First, there’s no unique advantage to broadening the scope of a particular debate on this topic. Anything that can be learned in the abstract about targeted killing can just as easily be learned through concrete examination of a proposed targeted killing.
Conversely, failure to address the specific dimensions of the targeted killings has the potential to create absurd and tangential discussions. Sure, there may be some value to imagining targeted killing as a tool to be used by anyone for virtually any reason, but there’s more value to assessing its realistic, short-term applications. There’s nothing revolutionary about this kind of prioritization—we encourage students to think through their college plans before taking up questions about their retirement.
If there are indeed broad philosophical or theoretical concerns with the use of targeted killing, then that scrutiny should apply equally to any specific policy (e.g. targeting a particular terrorist, Iranian nuclear scientists, etc.). To the extent broader concerns are irrelevant to these specific policies, all the more reason to save them for another day. Therein lies the double-bind for those insisting on a “whole-res” approach: the topic literature at risk is either so significant that it remains germane to a plan debate or it is insignificant enough to justify transcending the scope of the plan.
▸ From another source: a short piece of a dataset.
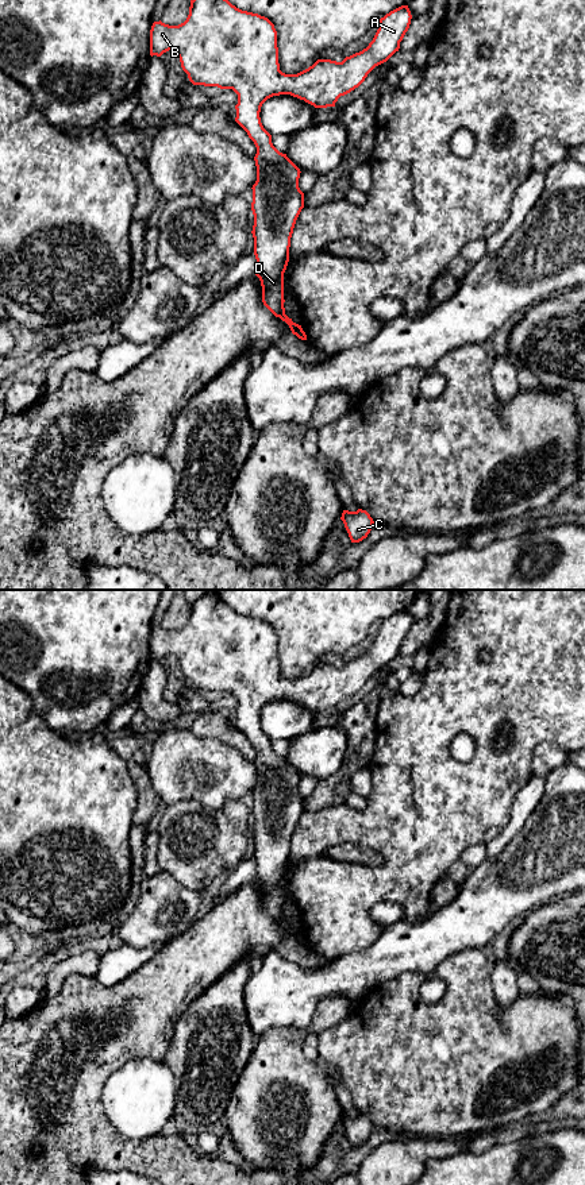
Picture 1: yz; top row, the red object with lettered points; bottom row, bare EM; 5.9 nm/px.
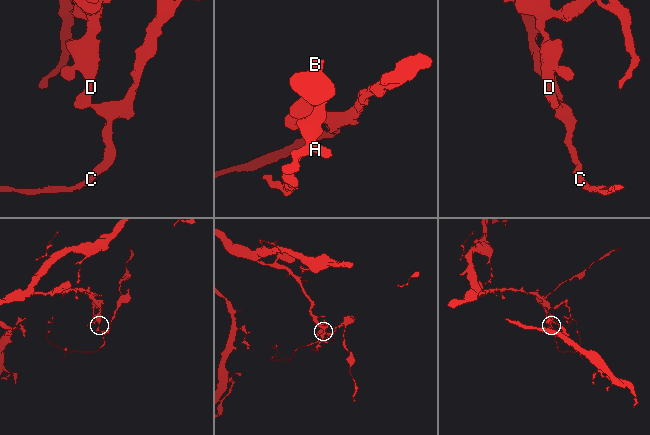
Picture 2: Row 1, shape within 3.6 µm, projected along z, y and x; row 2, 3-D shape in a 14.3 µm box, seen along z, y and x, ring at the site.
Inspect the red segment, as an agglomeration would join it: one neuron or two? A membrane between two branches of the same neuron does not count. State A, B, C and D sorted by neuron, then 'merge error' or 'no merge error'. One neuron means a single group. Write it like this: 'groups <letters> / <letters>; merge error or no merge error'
groups A B D / C; merge error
Aside from the benefits to students, a plan-based debate just makes sense in this case.
Targeted killing may be widely used within the parameters of certain national security threats, but it is still practiced on a case-by-case basis. It may be a systemic operation, but recourse to targeted killing in any given instance is still subject to separate cost-benefit analyses. Rather than resting upon the vacuous assertion that targeted killing is merely a ” tool in the toolbox,” a plan gives the 1AC both strategic ground and commensurate responsibility. When the 1N runs a disadvantage, the 1AR can’t shift ground and say, “Well, targeted killing wouldn’t be used in that instance.”
A plan requires the 1AR to defend something. Assuming that something is of reasonable broad scope, then there should still be excellent negative ground.
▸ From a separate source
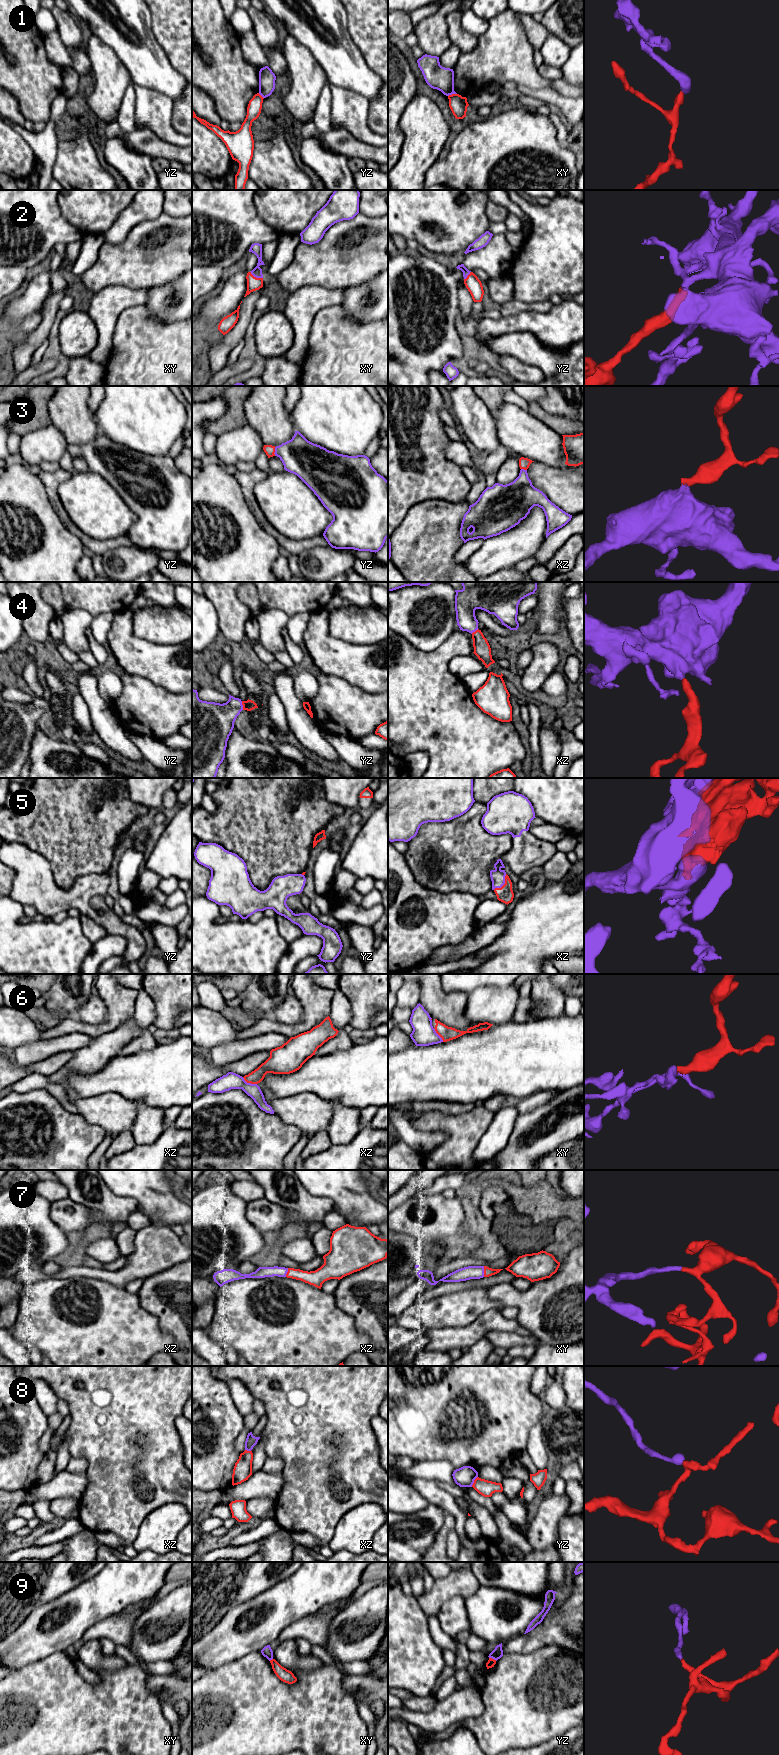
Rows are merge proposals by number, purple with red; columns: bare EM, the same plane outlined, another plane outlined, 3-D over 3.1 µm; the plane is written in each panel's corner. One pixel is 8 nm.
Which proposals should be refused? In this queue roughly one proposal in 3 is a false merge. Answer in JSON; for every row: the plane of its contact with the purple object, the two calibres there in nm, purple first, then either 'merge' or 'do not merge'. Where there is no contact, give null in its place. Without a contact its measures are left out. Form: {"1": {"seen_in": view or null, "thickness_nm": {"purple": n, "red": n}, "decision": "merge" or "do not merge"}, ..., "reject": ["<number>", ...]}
{"1": {"seen_in": "xy", "thickness_nm": {"purple": 190, "red": 140}, "decision": "do not merge"}, "2": {"seen_in": "xy", "thickness_nm": {"purple": 90, "red": 110}, "decision": "merge"}, "3": {"seen_in": "yz", "thickness_nm": {"purple": 300, "red": 80}, "decision": "merge"}, "4": {"seen_in": "yz", "thickness_nm": {"purple": 280, "red": 90}, "decision": "merge"}, "5": {"seen_in": "xz", "thickness_nm": {"purple": 110, "red": 130}, "decision": "merge"}, "6": {"seen_in": "xz", "thickness_nm": {"purple": 130, "red": 140}, "decision": "do not merge"}, "7": {"seen_in": "xy", "thickness_nm": {"purple": 110, "red": 70}, "decision": "merge"}, "8": {"seen_in": "yz", "thickness_nm": {"purple": 160, "red": 130}, "decision": "do not merge"}, "9": {"seen_in": "yz", "thickness_nm": {"purple": 90, "red": 70}, "decision": "do not merge"}, "reject": ["1", "6", "8", "9"]}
Note that this probably means defending more than a lone targeted killing. It should defend a policy that reflects a category of scenarios in which targeted killing is justified. In this case, the 1N can describe disadvantages, and it can reject the identifiable logic of the policy. This is also consistent with empirical implementation—targeted killings aren’t entirely one-off events. They’re justified as components of a policy, not as isolated and exceptional circumstances.
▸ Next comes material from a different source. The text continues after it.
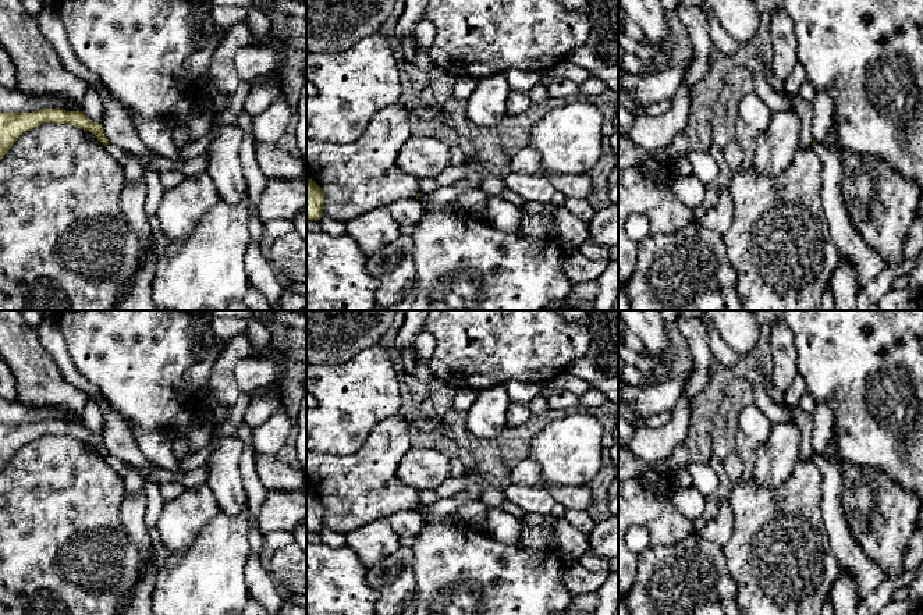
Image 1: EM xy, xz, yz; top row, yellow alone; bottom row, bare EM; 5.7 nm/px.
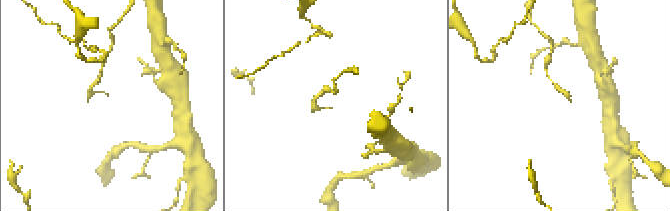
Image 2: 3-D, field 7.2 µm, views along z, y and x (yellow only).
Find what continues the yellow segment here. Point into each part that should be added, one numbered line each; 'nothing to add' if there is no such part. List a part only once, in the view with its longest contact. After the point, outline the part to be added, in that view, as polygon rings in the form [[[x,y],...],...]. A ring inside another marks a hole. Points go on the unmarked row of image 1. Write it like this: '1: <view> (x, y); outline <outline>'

The idea that a plan circumvents the foundational tenets of LD is also troublesome. There’s absolutely no reason a plan debate can’t incorporate important philosophical premises: the legitimacy of anticipatory self-defense, the use of realist foreign policy, the dominance of Western interests, etc.
To be clear, these aren’t just reasons it would be permissible for 1ACs to run plans—they’re reasons they actually should.
It isn’t an accident this topic was written and selected at this particular juncture in history. Our debates should reflect that.